奇抜なアイデアから生み出された、オリジナリティがあふれすぎている「異世界」の物語でありながら、読み手を置いてけぼりにしないように工夫された文章により、非常に読みやすい作品となっている。
作者はさぞかし苦労しただろうが、それに見合うクオリティの小説になっている(その質に対して評価が追いついていないのは、一読者として少しさみしい)。
特筆すべきは、固有名詞の選び方の巧みさである。この工夫により、ぐっと読みやすくなっているだけでなく、寓話的かつ神話的な雰囲気を作品に与えている。
その上で諸々のバランスをはかり、寓話的過ぎず、神話的になり過ぎない配慮もなされている。
様々な生物が絶滅の一途をたどり、人間と豚とキャベツの三種のみが残された遠未来。この世では豚を上手く管理した者が権力を握り王として君臨するように。しかしそんな人間の営みをあざ笑うがごとく、野豚の大群が人類最大の国家「豚王国」を飲み込もうとしていた……。
あまりにシュールすぎる設定で、あらすじだけ見ると出落ちのような雰囲気も漂ってくる本作品。しかし、本作の最大の魅力はこの設定に負けない強い個性を持つキャラクターたち。冒険古生物学者を名乗り、過去の動物に関するでたらめをまくし立てる吉田ロンドン。子供の頃からわがまま三昧で、気に入らない部下は即処刑し思いつきで法を作っては民を苦しめる、暴君・豚王。そんな豚王の一人娘であり、誰かと恋に落ちるたび父にその関係を引き裂かれ深い恨みを持つキャベツ姫。

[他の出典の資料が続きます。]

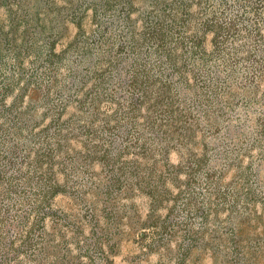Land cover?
I'll return each instance as SVG.
<instances>
[{"label": "rangeland", "instance_id": "obj_1", "mask_svg": "<svg viewBox=\"0 0 264 264\" xmlns=\"http://www.w3.org/2000/svg\"><path fill=\"white\" fill-rule=\"evenodd\" d=\"M0 264H264V0H0Z\"/></svg>", "mask_w": 264, "mask_h": 264}]
</instances>
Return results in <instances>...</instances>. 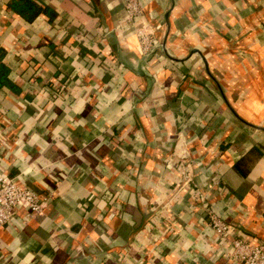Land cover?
I'll list each match as a JSON object with an SVG mask.
<instances>
[{"label": "crops", "instance_id": "crops-1", "mask_svg": "<svg viewBox=\"0 0 264 264\" xmlns=\"http://www.w3.org/2000/svg\"><path fill=\"white\" fill-rule=\"evenodd\" d=\"M9 1L0 172L46 206L0 228V264H234L206 205L264 240V0Z\"/></svg>", "mask_w": 264, "mask_h": 264}, {"label": "built area", "instance_id": "built-area-1", "mask_svg": "<svg viewBox=\"0 0 264 264\" xmlns=\"http://www.w3.org/2000/svg\"><path fill=\"white\" fill-rule=\"evenodd\" d=\"M126 17L135 20L142 15L138 0H124ZM140 46L144 55L151 53L157 43L144 29H137ZM219 184L217 180L215 182ZM46 197L26 185L19 184L13 177L0 172V228L11 223L19 209L26 211L27 217L43 214ZM208 224L211 226L221 247L222 256L234 264H264V240H253L233 223L205 206Z\"/></svg>", "mask_w": 264, "mask_h": 264}, {"label": "trees", "instance_id": "trees-1", "mask_svg": "<svg viewBox=\"0 0 264 264\" xmlns=\"http://www.w3.org/2000/svg\"><path fill=\"white\" fill-rule=\"evenodd\" d=\"M9 7L26 18L32 20L39 12L49 13L47 8H40L31 0H10L8 2ZM5 57V51L0 48V89L4 86L14 89V85L8 78L9 67L3 61Z\"/></svg>", "mask_w": 264, "mask_h": 264}, {"label": "water", "instance_id": "water-1", "mask_svg": "<svg viewBox=\"0 0 264 264\" xmlns=\"http://www.w3.org/2000/svg\"><path fill=\"white\" fill-rule=\"evenodd\" d=\"M255 127L258 128V129H262V130H264V128H262V127H260V126H256V125H255Z\"/></svg>", "mask_w": 264, "mask_h": 264}]
</instances>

アクの強い登場人物たちが思うままに行動するせいで、物語はラブロマンスあり、革命あり、幽霊騒動あり、と人間たちの間だけでも混迷を極めるのに、そこに自然災害レベルの野豚まで関わってくるから物語はまさにカオス。劇中で起きていることはわりとシリアスなはずなのだがコミカルな語り口もあってさくさく読めるし、生物がほとんど滅んだ世界ならではの独自の文明描写も楽しく、他に類を見ない世界を描き出した一作だ。